Shelby County had total of 3,621 enlistments to served in the War Between the States. No event in our history has had a greater impact no only on the nation as a whole, but on every local community. The plaque on this statue of a Union Soldier reads:

MEMORIAL
THIS MEMORIAL WAS ERECTED
A.D. 1931
BY A GRATEFUL PEOPLE
IN COMMEMORATION OF
COURAGE AND BRAVERY OF THE
GRAND ARMY OF THE REPUBLIC
SOLDIERS AND SAILORS FROM
SHELBY COUNTY
WHOSE VALLIANT SERVICE HELPED
PRESERVE OUR UNION IN
THE WAR OF THE STATES
1861-1865

Charles Major -The Bears of Blue River

On the square in the center of Shelbyville, stands a statue of a young man holding aloft two bear cubs. A plaque on the fence surrounding the statue reads: Charles Major, native son, Author of The Bears of Blue River.

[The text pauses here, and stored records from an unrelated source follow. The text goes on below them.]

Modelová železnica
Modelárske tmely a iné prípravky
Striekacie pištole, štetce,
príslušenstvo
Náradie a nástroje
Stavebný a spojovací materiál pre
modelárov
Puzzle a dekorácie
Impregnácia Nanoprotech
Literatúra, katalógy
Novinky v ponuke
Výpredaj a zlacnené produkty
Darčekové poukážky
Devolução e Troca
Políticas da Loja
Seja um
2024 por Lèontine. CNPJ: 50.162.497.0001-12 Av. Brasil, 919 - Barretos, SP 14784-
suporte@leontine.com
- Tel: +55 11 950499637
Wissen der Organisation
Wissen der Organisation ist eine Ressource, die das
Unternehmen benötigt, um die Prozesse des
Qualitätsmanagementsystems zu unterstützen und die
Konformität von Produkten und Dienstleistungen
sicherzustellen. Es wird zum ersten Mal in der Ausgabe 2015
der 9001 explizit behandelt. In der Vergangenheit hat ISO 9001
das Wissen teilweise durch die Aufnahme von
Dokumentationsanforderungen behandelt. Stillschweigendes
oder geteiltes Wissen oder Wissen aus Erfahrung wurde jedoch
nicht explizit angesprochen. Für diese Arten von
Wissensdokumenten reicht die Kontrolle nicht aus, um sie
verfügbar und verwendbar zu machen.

Major was actually born in Indianapolis, but moved to Shelbyville with his family when he was thirteen. The Bears of Blue River, one of his better known novels, is set in the early 19th century in Shelby County on the banks of the Big Blue River.

Upon his high school graduation in 1872, Charles Major studied law at the University of Michigan, where he received his degree in 1875. He was admitted to the Indiana bar just a few years later in 1877, but his life as a lawyer was always secondary to his life as a novelist.

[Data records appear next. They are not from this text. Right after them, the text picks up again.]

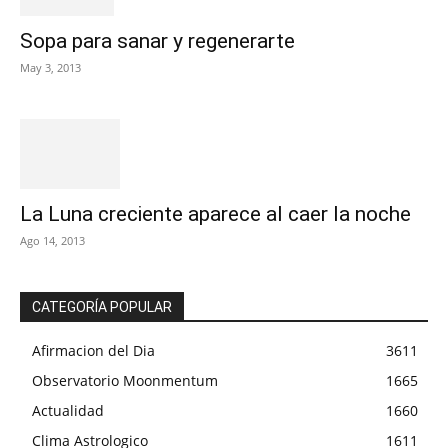
Sopa para sanar y regenerarte
May 3, 2013
La Luna creciente aparece al caer la noche
Ago 14, 2013
CATEGORÍA POPULAR
Afirmacion del Dia
3611
Observatorio Moonmentum
1665
Actualidad
1660
Clima Astrologico
1611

1898 saw Charles Major’s first novel, When Knighthood Was in Flower, skyrocket to the top of the New York Times Bestseller List; the novel stayed on the list for three years

Besides many other novels, he also wrote three juvenile classics of Indiana literature, The Bears of Blue River, A Forest Hearth, and Uncle Tom Andy Bill: A Story of Bears and Indian Treasure. These three novels are all set in Indiana, near Major’s home town of Shelbyville, and tell the tale of Balser Brent, a boy with an adventurous streak. Each novel examines the pioneer spirit that that dominated the 19th century, and the rise of Indiana’s farming culture, all wrapped up in a trio of thrilling adventure stories. 

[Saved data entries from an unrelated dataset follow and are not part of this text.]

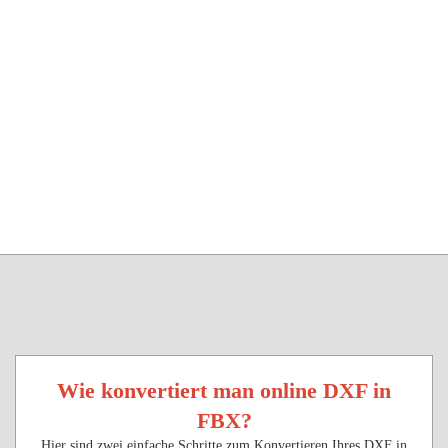
Wie konvertiert man online DXF in
FBX?
Hier sind zwei einfache Schritte zum Konvertieren Ihres DXF in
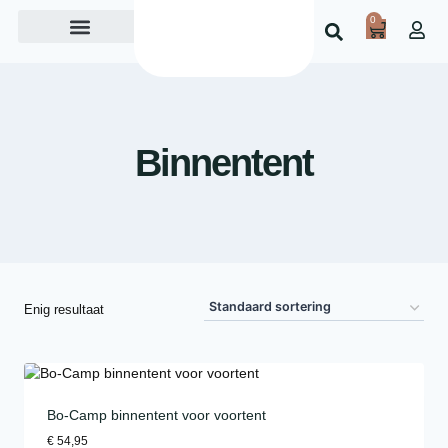
0
Over ons
Binnentent
Enig resultaat
Bo-Camp binnentent voor voortent
€
54,95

The Bears of Blue River saw a film release in 2006.
Shelby County, Indiana is part of the area surrounding central Indiana that has beautiful rolling hills and dells of Indiana with towns of similar sizes, between 5,000 and 20,000 inhabitants, and represent true middle America.

Shelby County covers 412.6 square miles and has total population of 44,114 (2006).  As the county seat, Shelbyville is located roughly 22 miles southeast of Indianapolis. 

Shelbyville is the largest city in the county and has a population of 18,063.